One of the more disheartening aspects of the “tolerance” crowd is that some members are rather intolerant when faced with opinions that differ from their own.
Take Morgan Clendaniel, the editor of the online website Co.Exist, owned by business magazine Fast Company.
While Wikipedia describes Co.Exist’s mission as covering innovation-related topics, the name carries with it the concept of co-existence, which suggests mutual tolerance despite different ideologies or interests.
Clendaniel would appear to be among those who believe co-existence is great – until a viewpoint they disagree with comes along.
Consider a recent piece by Clendaniel titled “While We’re Doing The Flags, Here Are Some Other Confederate Things We Should Get Rid Of”.
In it, he writes, “… the reach of the Confederacy – and the almost-insane tone-deafness of organizations and politicians who celebrate its history – goes well beyond the flag and hides in other insidious ways throughout the region.”
In a nutshell: Clendaniel really, really, really doesn’t like Jefferson Davis, who served as the president of the Confederate States of America.
Clendaniel begins by taking to task social fraternity Kappa Sigma for having “one – and only one – honorary member: Jefferson Davis, president of the Confederacy, racist, and traitor to America.”
Kappa Sigma made the mistake of wishing Davis Happy Birthday in 2013 on its national website. The fraternity was also castigated by Clendaniel for recently welcoming a new member and identifying him as the great-great grandson of the Confederate leader.
The fact is that most anyone born in the 19th century would be considered a racist by 21st century standards. Davis, Abraham Lincoln, Robert E. Lee, Ulysses Grant, William T. Sherman, etc., ad infinitum. Who knows how our own views will stand up to the test of time?
As for Davis being a traitor, the Founding Fathers would also fall into that category – certainly the British saw them in that light.

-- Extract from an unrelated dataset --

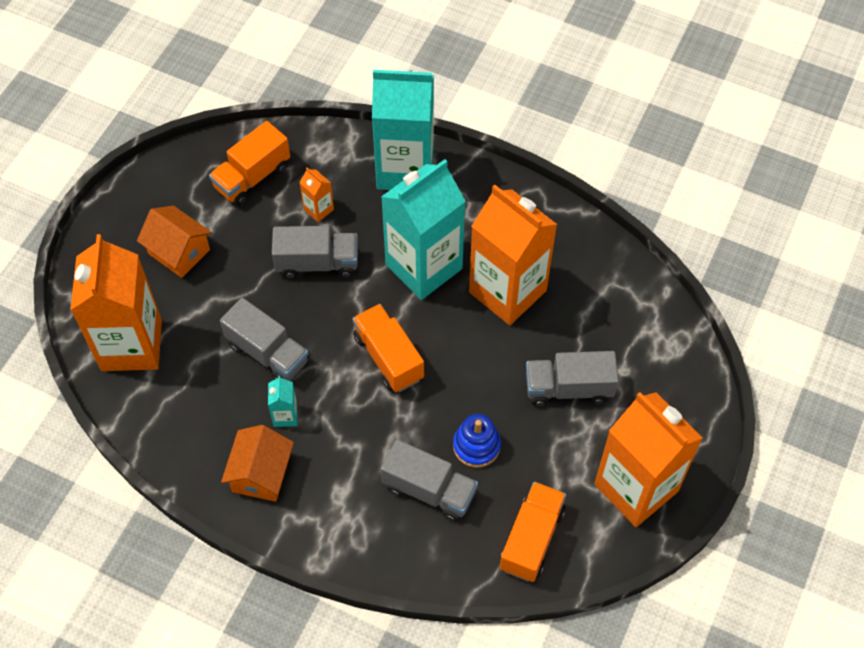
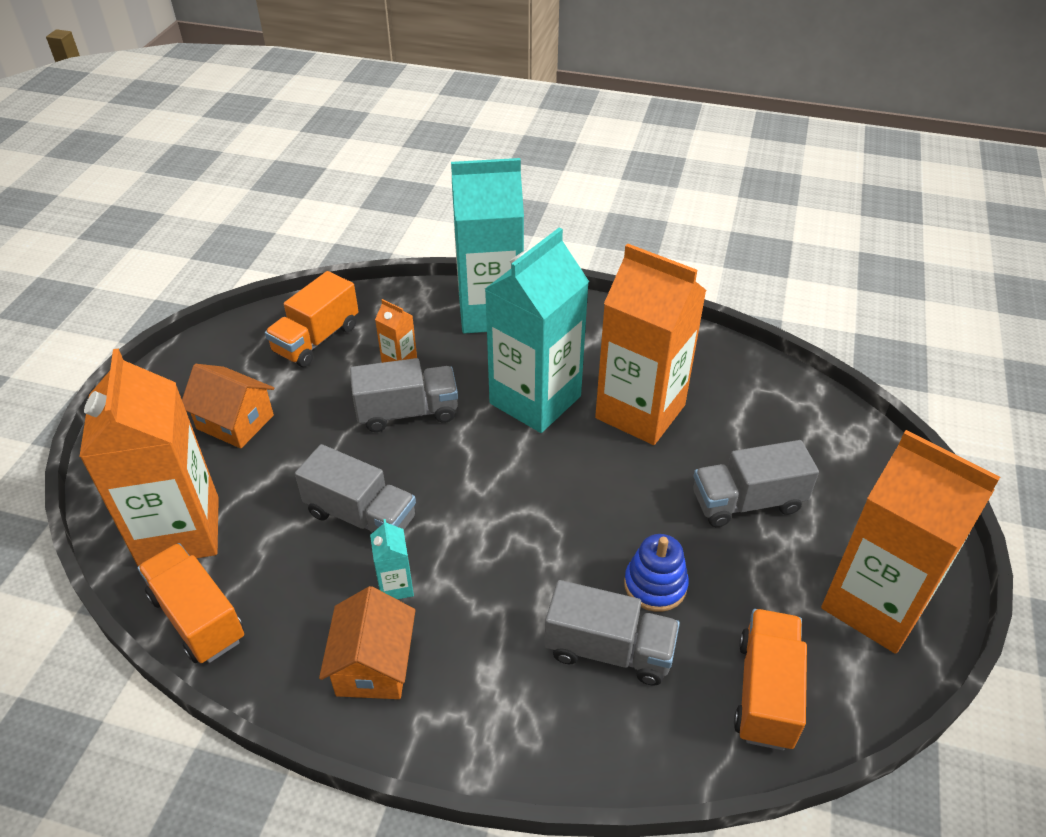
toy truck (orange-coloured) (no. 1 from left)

Next up on Clendaniel’s hit list is US Senator Thad Cochran. Cochran, who represents Mississippi in Congress, has come out in favor of his state changing its flag to remove the Confederate battle flag in its corner. However, that’s not enough for the Co.Exist editor:
“ … when the senator goes to the U.S. Senate chamber, he sits at a desk that was once used by Jefferson Davis, when Davis was a senator from Mississippi, before he betrayed his country by leading a breakaway republic based on maintaining the institution of slavery,” he writes.
Clendaniel is also irate because Cochran “spearheaded a Senate resolution in 1995 that officially makes Davis’s desk the desk of the senior senator from Mississippi. Thad Cochran made a law that he has to have the desk used by the President of the Confederacy.”

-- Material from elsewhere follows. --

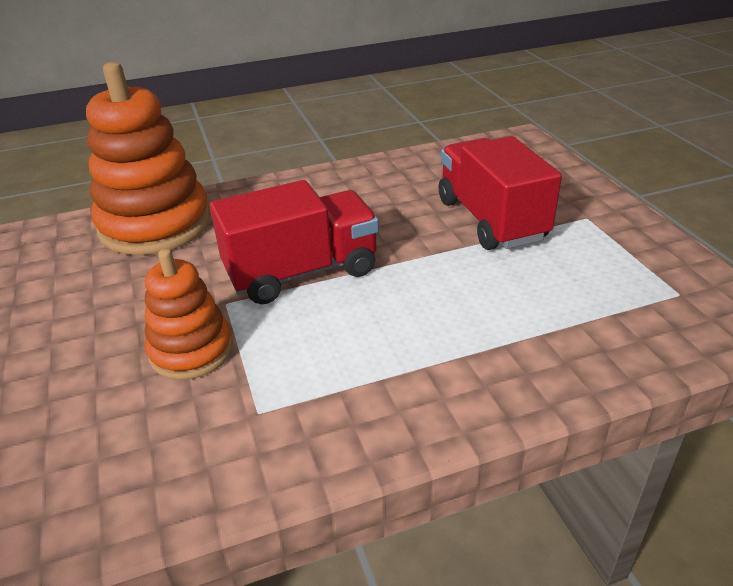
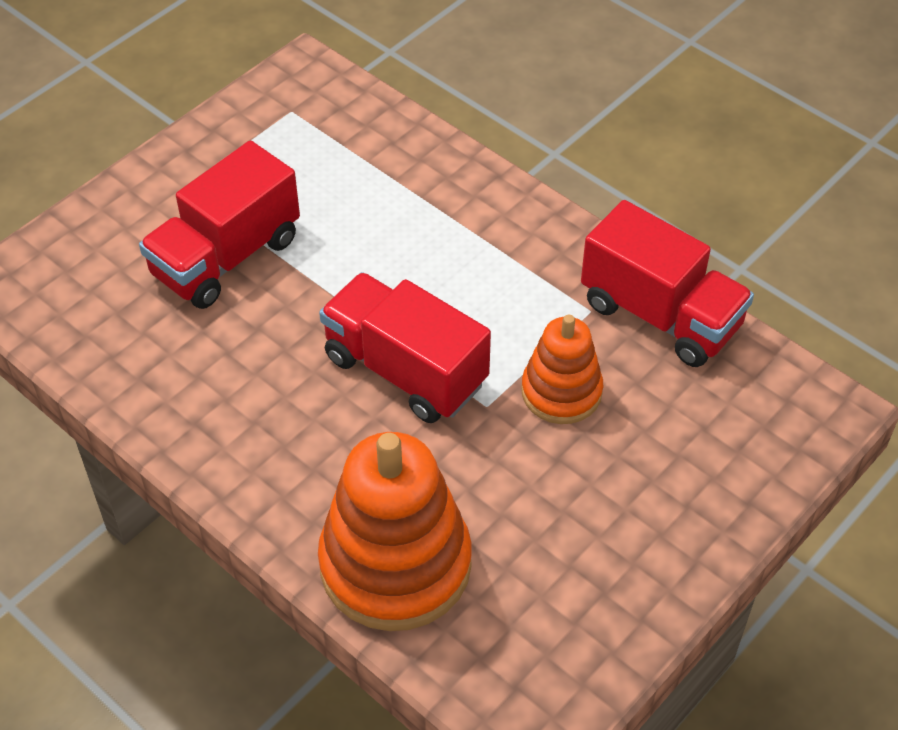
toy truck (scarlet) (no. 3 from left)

Finally, Clendaniel takes on Stone Mountain, which features 190-foot tall likenesses of Davis, Lee and Stonewall Jackson.
“It’s in a park owned by the state of Georgia, which also features a replica of a working plantation and other tourist attractions. The park is on Robert E. Lee Boulevard,” he writes. “Just in case you think the potential racism of a memorial like this is merely symbolic, you should know that the monument was an official gathering place for the KKK for many years, where they burned crosses and held rallies. Now there are laser shows “to honor our troops” that are projected on the monument to three men who spent years fighting and killing American soldiers.”
Clendaniel is among those who have no intention of stopping at erasing the Confederate flag from public view.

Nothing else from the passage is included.